His interest in the intersection of aviation and space began early. As a child, Dobbs and his parents would go the airport, where he’d study the make and model of planes and which airline flew which types of aircraft. He first visited Kennedy Space Center as a 7-year-old, drawing an early appreciation for the Apollo and Saturn projects.
Dobbs excelled in STEM curriculum — an acronym for science, technology, engineering and mathematics — in school, and as he neared college age decided that studying aerospace engineering would be “a major and degree field that I enjoyed, that I was passionate about and would challenge me.”
Going to a school that had this program “was crucial to me,” he said, and not many schools offered the degree on an undergraduate level. Tennessee did, and combined with the football program’s historic success drew the three-star recruit from Alpharetta, Georgia, to the Volunteers. A multiple-year starter, Dobbs went 3-0 in bowl games and capped his career with the third-most yards of total offense in program history.
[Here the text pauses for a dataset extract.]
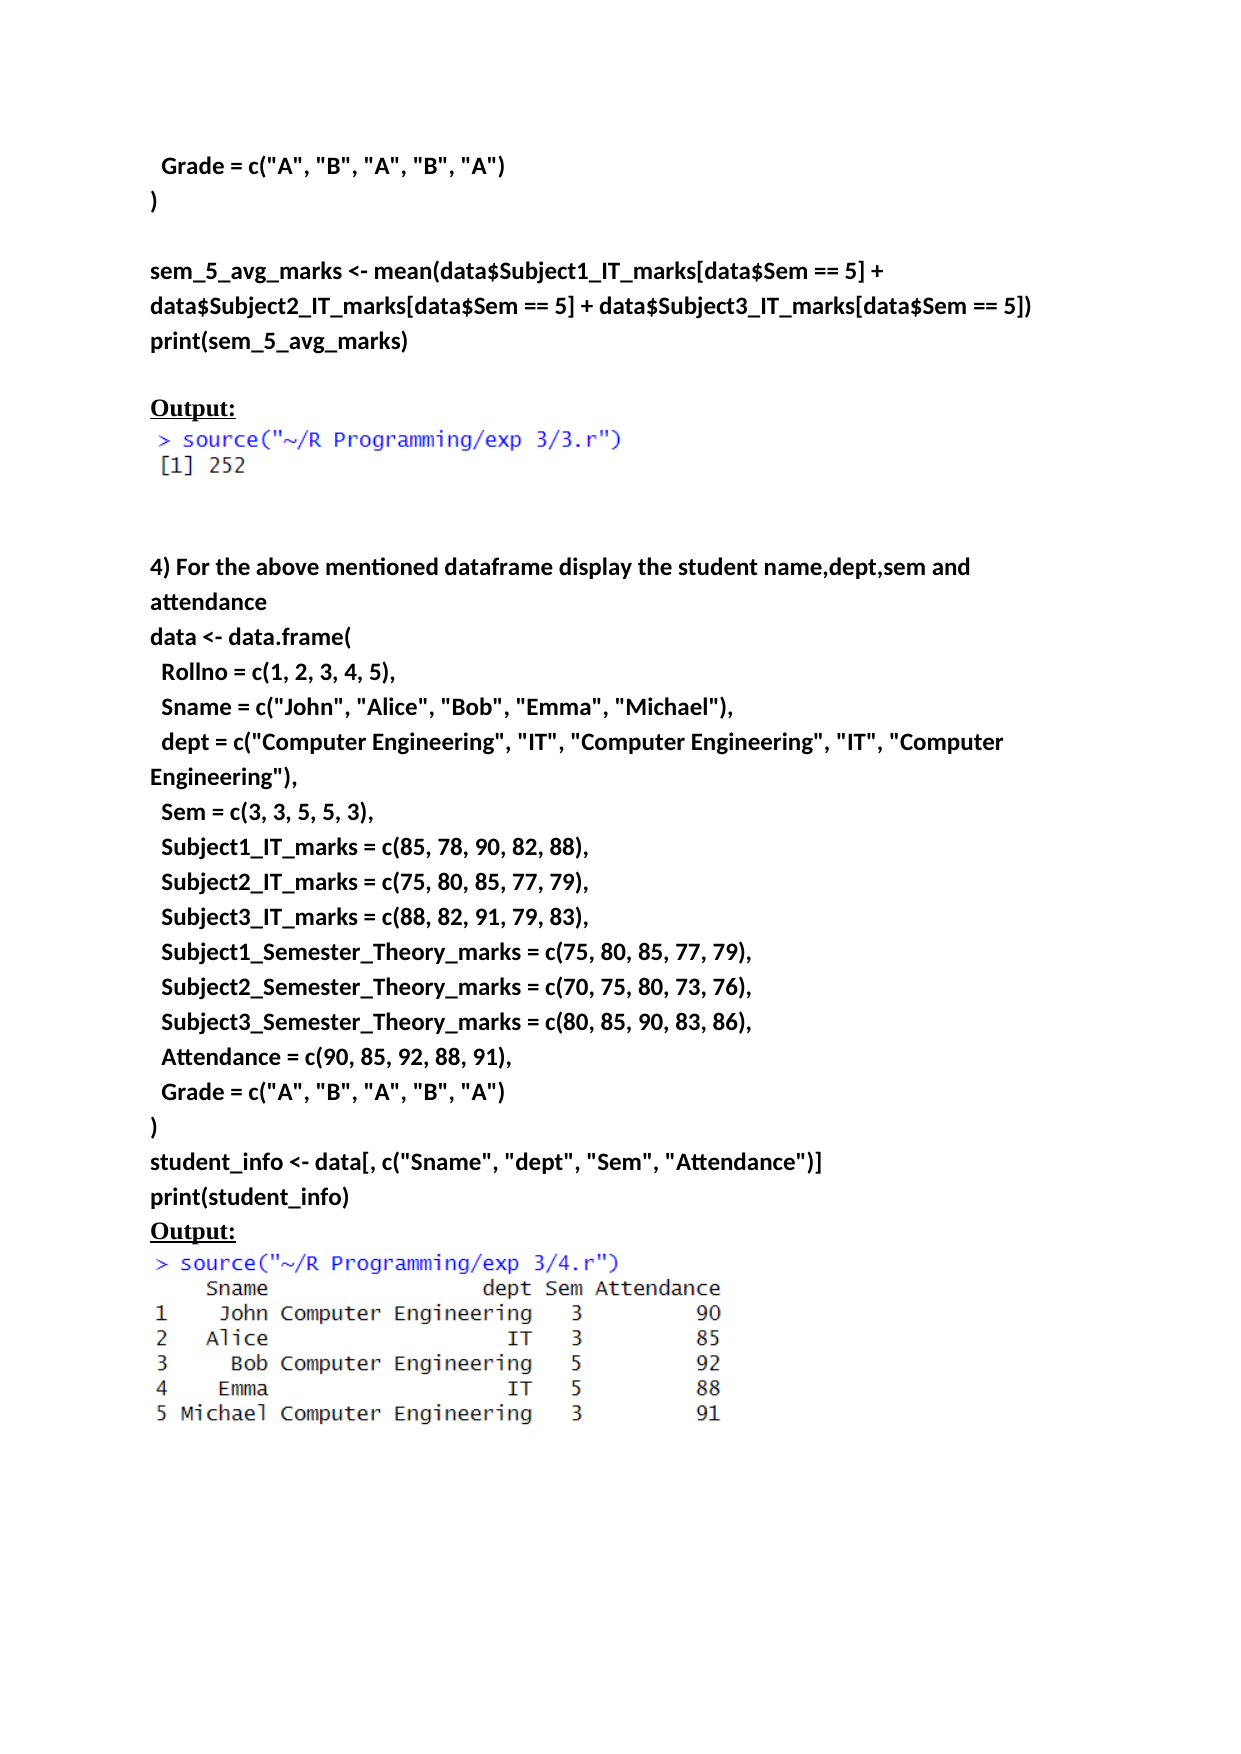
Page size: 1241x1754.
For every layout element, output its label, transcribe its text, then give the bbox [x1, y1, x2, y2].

Taken in the fourth round of the 2017 draft by the Pittsburgh Steelers and traded to Jacksonville last September, Dobbs spent the 2019 season in a backup role to Nick Foles and Gardner Minshew. With Foles shipped to the Chicago Bears last month, Dobbs seems guaranteed of a roster spot for this coming season, his last before becoming an unrestricted free agent.
NASA is already mapping out his return, planning new programs and asking Dobbs, as he left Kennedy Space Center, to film a brief video highlighting astronaut signups, which drew more than 18,000 applicants in 2016. (“Might be a little large to be one,” he admitted.)
“Whether you’re on a football field or down there, it’s a team,” Dobbs said. “At the end of the day for us, we’re trying to win football games, trying to win a Super Bowl. For them, at the end of the day they’re trying to send a rocket to the moon. So everyone has their big goal.”